The random mask changes every encryption. Now the attacker's hypothesis HW(SBOX[pt XOR k]) no longer matches the actual intermediate value — the mask randomizes it. CPA correlation drops to zero because the leakage is now uniformly random from the attacker's perspective.

Detection for Blue Teams: Monitor firmware update mechanisms on embedded devices. Removing or patching masking countermeasures is a common attack vector against hardware security modules (HSMs).

---

🛡️ Defense 2: Hiding (Hardware Countermeasure)
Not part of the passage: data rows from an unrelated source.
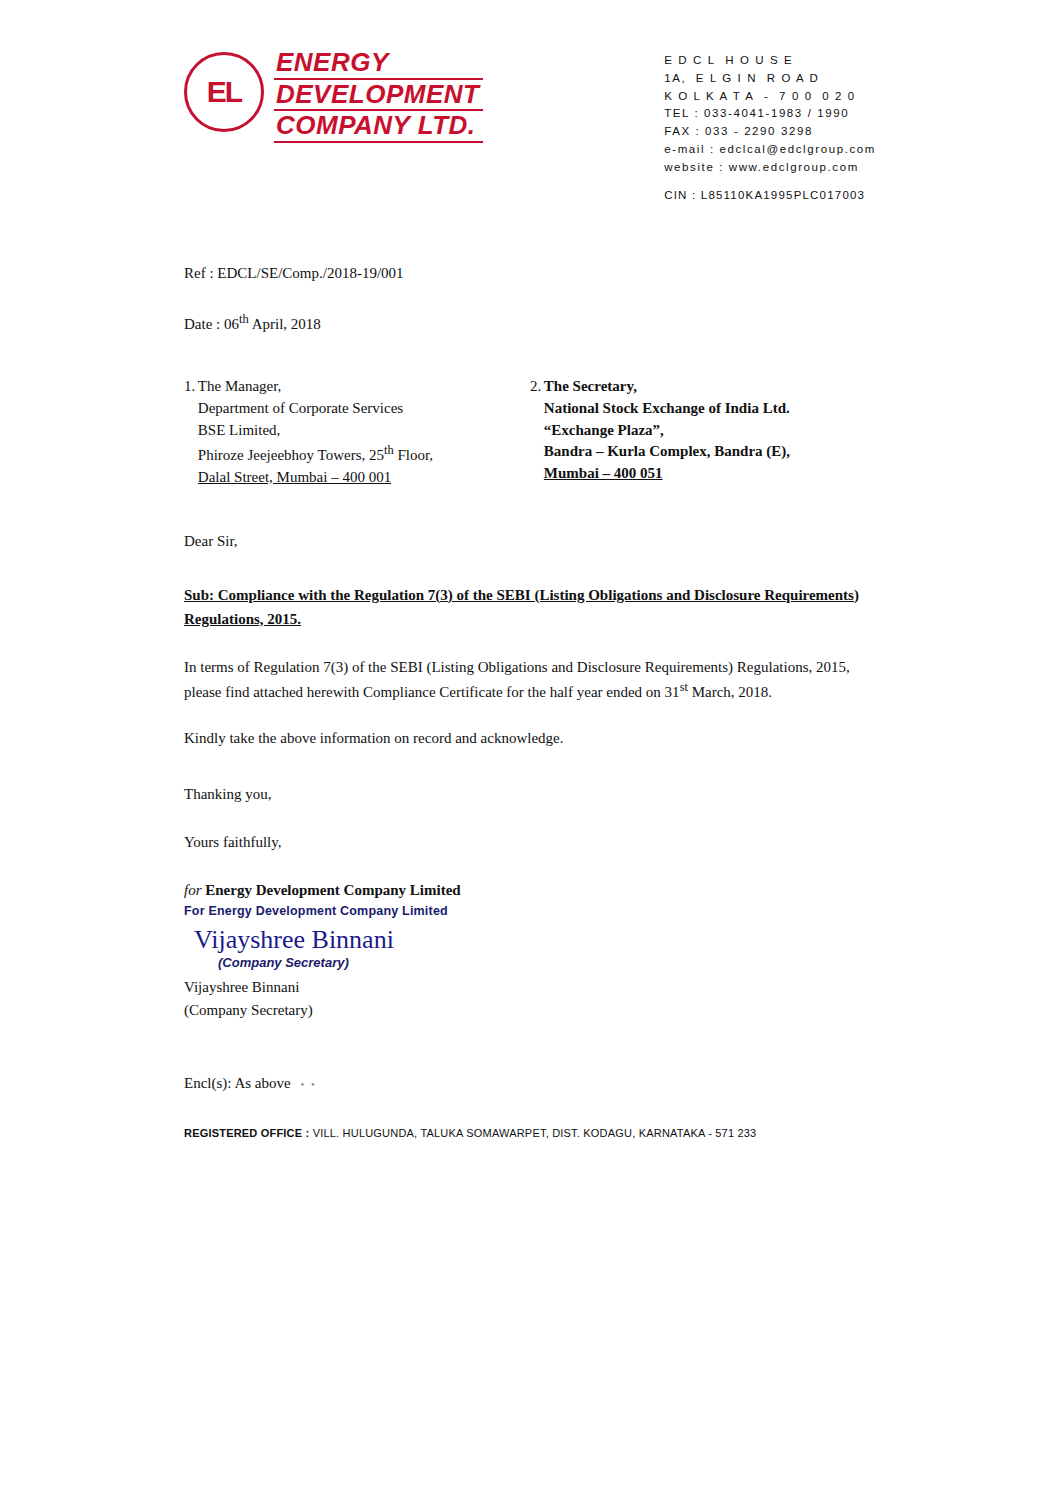EL
ENERGY DEVELOPMENT COMPANY LTD.
E D C L H O U S E
1A, E L G I N R O A D
K O L K A T A - 7 0 0 0 2 0
TEL : 033-4041-1983 / 1990
FAX : 033 - 2290 3298
e-mail : edclcal@edclgroup.com
website : www.edclgroup.com
CIN : L85110KA1995PLC017003
Ref : EDCL/SE/Comp./2018-19/001
Date : 06th April, 2018
| 1. | The Manager, Department of Corporate Services BSE Limited, Phiroze Jeejeebhoy Towers, 25 th Floor, Dalal Street, Mumbai – 400 001 | 2. | The Secretary, National Stock Exchange of India Ltd. “Exchange Plaza”, Bandra – Kurla Complex, Bandra (E), Mumbai – 400 051 |
Dear Sir,
Sub: Compliance with the Regulation 7(3) of the SEBI (Listing Obligations and Disclosure Requirements) Regulations, 2015.
In terms of Regulation 7(3) of the SEBI (Listing Obligations and Disclosure Requirements) Regulations, 2015, please find attached herewith Compliance Certificate for the half year ended on 31st March, 2018.
Kindly take the above information on record and acknowledge.
Thanking you,
Yours faithfully,
for Energy Development Company Limited
For Energy Development Company Limited
Vijayshree Binnani
(Company Secretary)
Vijayshree Binnani
(Company Secretary)
Encl(s): As above • •
REGISTERED OFFICE : VILL. HULUGUNDA, TALUKA SOMAWARPET, DIST. KODAGU, KARNATAKA - 571 233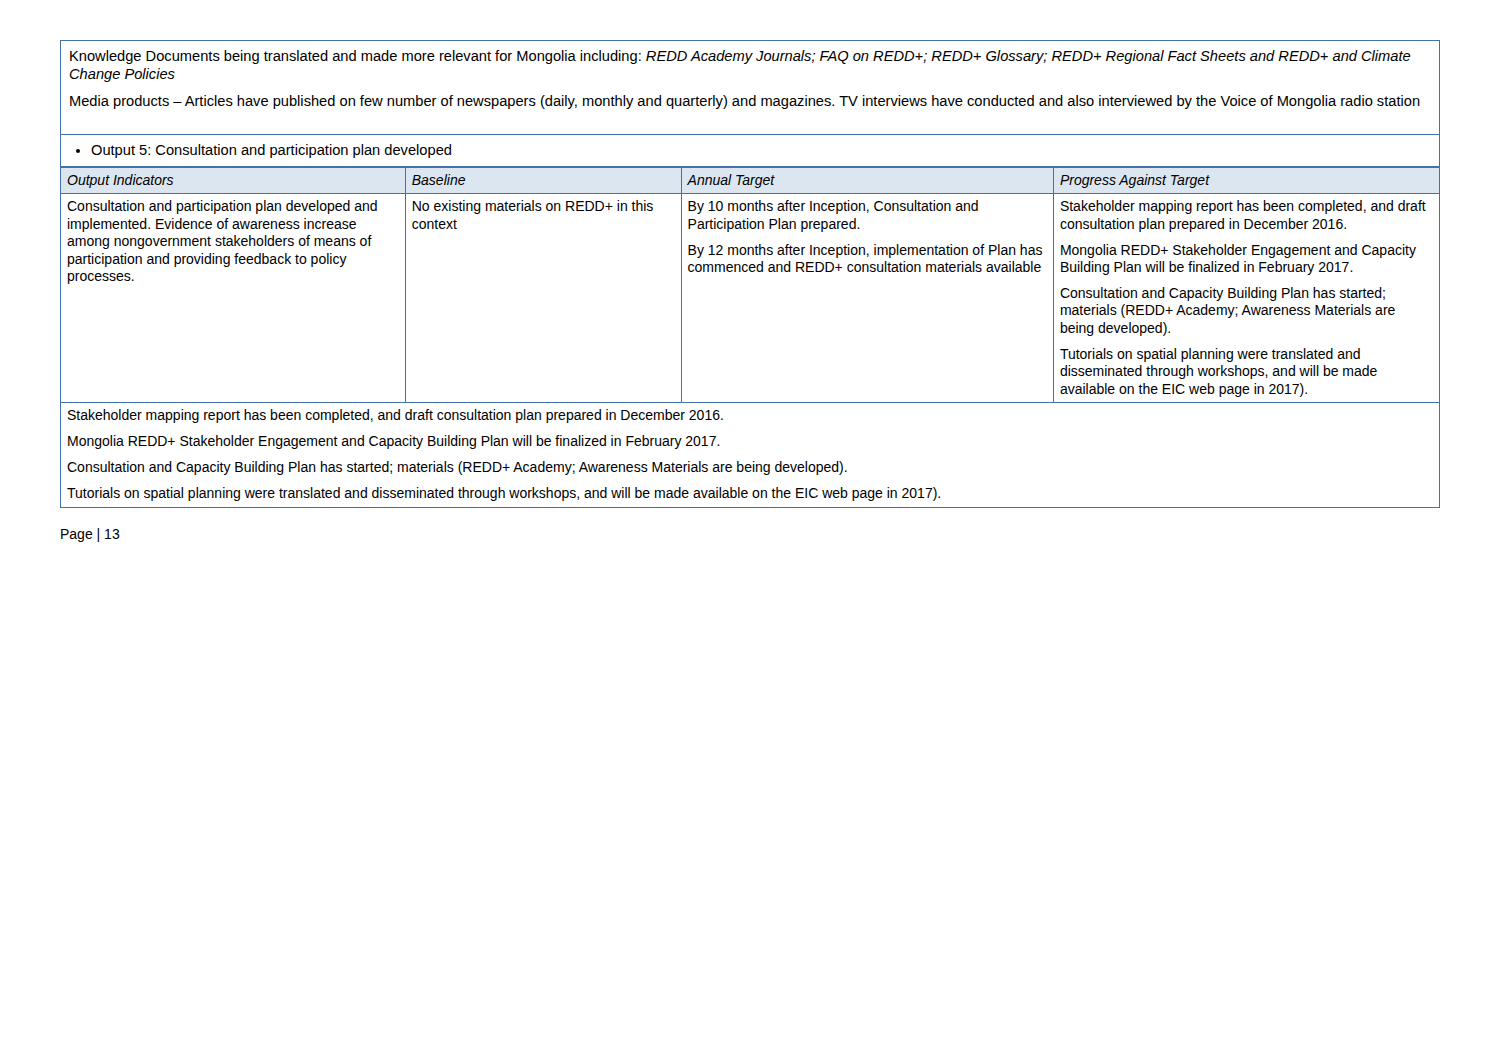Knowledge Documents being translated and made more relevant for Mongolia including: REDD Academy Journals; FAQ on REDD+; REDD+ Glossary; REDD+ Regional Fact Sheets and REDD+ and Climate Change Policies
Media products – Articles have published on few number of newspapers (daily, monthly and quarterly) and magazines. TV interviews have conducted and also interviewed by the Voice of Mongolia radio station
Output 5: Consultation and participation plan developed
| Output Indicators | Baseline | Annual Target | Progress Against Target |
| Consultation and participation plan developed and implemented. Evidence of awareness increase among nongovernment stakeholders of means of participation and providing feedback to policy processes. | No existing materials on REDD+ in this context | By 10 months after Inception, Consultation and Participation Plan prepared. By 12 months after Inception, implementation of Plan has commenced and REDD+ consultation materials available | Stakeholder mapping report has been completed, and draft consultation plan prepared in December 2016. Mongolia REDD+ Stakeholder Engagement and Capacity Building Plan will be finalized in February 2017. Consultation and Capacity Building Plan has started; materials (REDD+ Academy; Awareness Materials are being developed). Tutorials on spatial planning were translated and disseminated through workshops, and will be made available on the EIC web page in 2017). |
| Stakeholder mapping report has been completed, and draft consultation plan prepared in December 2016. Mongolia REDD+ Stakeholder Engagement and Capacity Building Plan will be finalized in February 2017. Consultation and Capacity Building Plan has started; materials (REDD+ Academy; Awareness Materials are being developed). Tutorials on spatial planning were translated and disseminated through workshops, and will be made available on the EIC web page in 2017). |
Page | 13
Hiding makes it harder to measure the leakage rather than eliminating the leakage itself:

• Noise injection circuits — Add random electronic noise to the power supply rails
• Clock jitter — Randomize the CPU clock slightly so S-Box operations don't always occur at the same time sample, breaking trace alignment
• Dual-rail logic — Use circuit designs where every operation always switches the same number of transistors regardless of data value (zero Hamming Weight correlation by design)

Blue Team Note: Physical security of embedded devices matters. An attacker needs physical access to the power rails to measure traces. Tamper-evident enclosures, potting (encasing in epoxy), and active tamper-response circuits (that zero memory on detection) are practical hardware countermeasures deployed in payment terminals, smart cards, and HSMs.

---

5.3 Real-World Relevance

This attack is not theoretical. CPA has been demonstrated against:

• Smart cards (credit/debit cards using EMV)
• Hardware Security Modules (HSMs used in banking)
• Automotive ECUs (engine control units storing cryptographic keys)
• IoT devices (smart locks, industrial sensors)
• Cryptocurrency hardware wallets

The academic paper that formalized this attack — "Differential Power Analysis" by Kocher, Jaffe, and Jun (1999) — fundamentally changed how the hardware security industry thought about cryptographic implementations. Every payment card manufactured today includes some form of power analysis countermeasure as a direct result.

---

This writeup was produced as part of the picoCTF PowerAnalysis: Part 2 challenge. The techniques described are for educational purposes in authorized security research and CTF competitions only.